Accurate and efficient data point removal for high-dimensional settings
Speaker: Arian Maleki, associate professor in the Department of Statistics at Columbia University.
Abstract: Consider a model trained with p parameters from n independent and identically distributed observations. To assess a data point’s impact on the model, we remove it from the dataset and aim to understand the model’s behavior when trained on the remaining data. This scenario is relevant in various classical and modern applications, including risk estimation, outlier detection, machine unlearning, and data valuation. Conventional approaches involve training the model on the remaining data, but these can be computationally demanding. Consequently, researchers often resort to approximate methods.

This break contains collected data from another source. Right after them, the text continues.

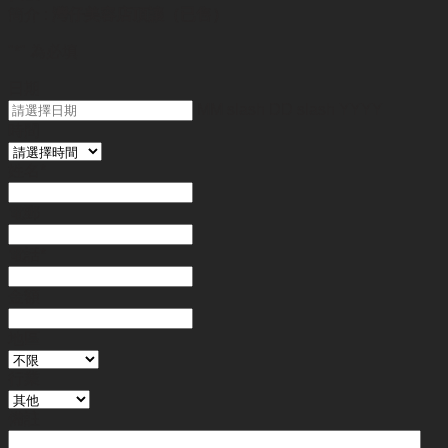
簡介 :
灣仔美容店頂讓（已售）
"
*
" 為必填
日期
MM slash DD slash YYYY
時間
姓名
*
電郵
電話
*
金額
地區
行業
備註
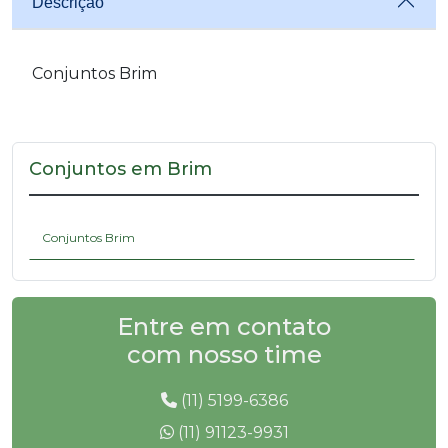
Descrição
Conjuntos Brim
Conjuntos em Brim
Conjuntos Brim
Entre em contato
com nosso time
(11) 5199-6386
(11) 91123-9931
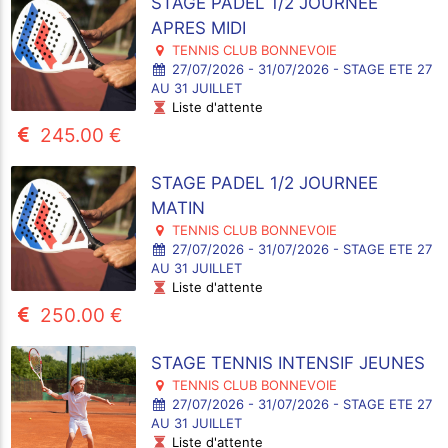
STAGE PADEL 1/2 JOURNEE
APRES MIDI
TENNIS CLUB BONNEVOIE
27/07/2026 - 31/07/2026 - STAGE ETE 27
AU 31 JUILLET
Liste d'attente
245.00 €
STAGE PADEL 1/2 JOURNEE
MATIN
TENNIS CLUB BONNEVOIE
27/07/2026 - 31/07/2026 - STAGE ETE 27
AU 31 JUILLET
Liste d'attente
250.00 €
STAGE TENNIS INTENSIF JEUNES
TENNIS CLUB BONNEVOIE
27/07/2026 - 31/07/2026 - STAGE ETE 27
AU 31 JUILLET
Liste d'attente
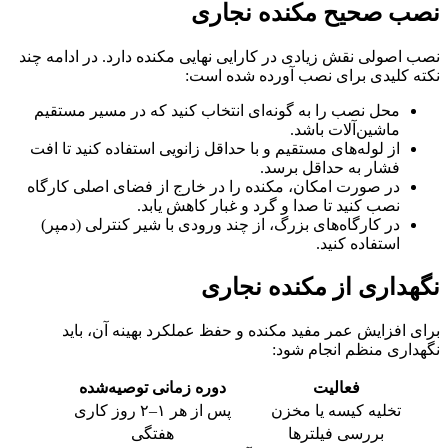
نصب صحیح مکنده نجاری
نصب اصولی نقش زیادی در کارایی نهایی مکنده دارد. در ادامه چند
نکته کلیدی برای نصب آورده شده است:
محل نصب را به گونه‌ای انتخاب کنید که در مسیر مستقیم
ماشین‌آلات باشد.
از لوله‌های مستقیم و با حداقل زانویی استفاده کنید تا افت
فشار به حداقل برسد.
در صورت امکان، مکنده را در خارج از فضای اصلی کارگاه
نصب کنید تا صدا و گرد و غبار کاهش یابد.
در کارگاه‌های بزرگ، از چند ورودی با شیر کنترلی (دمپر)
استفاده کنید.
نگهداری از مکنده نجاری
برای افزایش عمر مفید مکنده و حفظ عملکرد بهینه آن، باید
نگهداری منظم انجام شود:
فعالیت
دوره زمانی توصیه‌شده
تخلیه کیسه یا مخزن
پس از هر ۱–۲ روز کاری
بررسی فیلترها
هفتگی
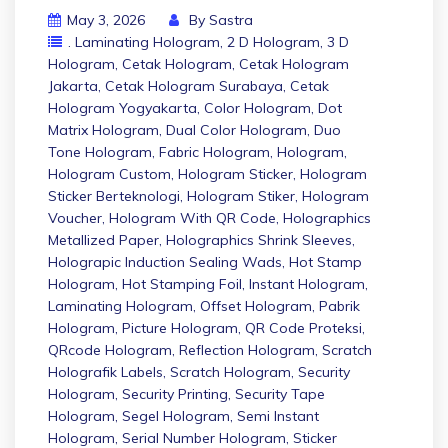
May 3, 2026
By
Sastra
. Laminating Hologram
,
2 D Hologram
,
3 D
Hologram
,
Cetak Hologram
,
Cetak Hologram
Jakarta
,
Cetak Hologram Surabaya
,
Cetak
Hologram Yogyakarta
,
Color Hologram
,
Dot
Matrix Hologram
,
Dual Color Hologram
,
Duo
Tone Hologram
,
Fabric Hologram
,
Hologram
,
Hologram Custom
,
Hologram Sticker
,
Hologram
Sticker Berteknologi
,
Hologram Stiker
,
Hologram
Voucher
,
Hologram With QR Code
,
Holographics
Metallized Paper
,
Holographics Shrink Sleeves
,
Holograpic Induction Sealing Wads
,
Hot Stamp
Hologram
,
Hot Stamping Foil
,
Instant Hologram
,
Laminating Hologram
,
Offset Hologram
,
Pabrik
Hologram
,
Picture Hologram
,
QR Code Proteksi
,
QRcode Hologram
,
Reflection Hologram
,
Scratch
Holografik Labels
,
Scratch Hologram
,
Security
Hologram
,
Security Printing
,
Security Tape
Hologram
,
Segel Hologram
,
Semi Instant
Hologram
,
Serial Number Hologram
,
Sticker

This talk highlights that in high-dimensional settings, where p is either larger than n or at the same order, many approximation methods may prove ineffective. We will present and analyze an accurate approximation method tailored for high-dimensional regimes, elucidating the conditions for its accuracy. In the concluding part of the presentation, time permitting, we will briefly discuss some of the unresolved issues in this domain.
Bio: Arian Maleki is an associate professor in the Department of Statistics at Columbia University. Arian’s research interests compressed sensing, computational imaging, machine learning, and high-dimensional statistics. Prior to his work at Columbia, Arian was a postdoctoral scholar at Rice University. He received his PhD from Stanford University, completing a dissertation on the “approximate message passing for compressed sensing”. His BSc degree in Electrical Engineering was completed at Sharif University in Tehran, Iran.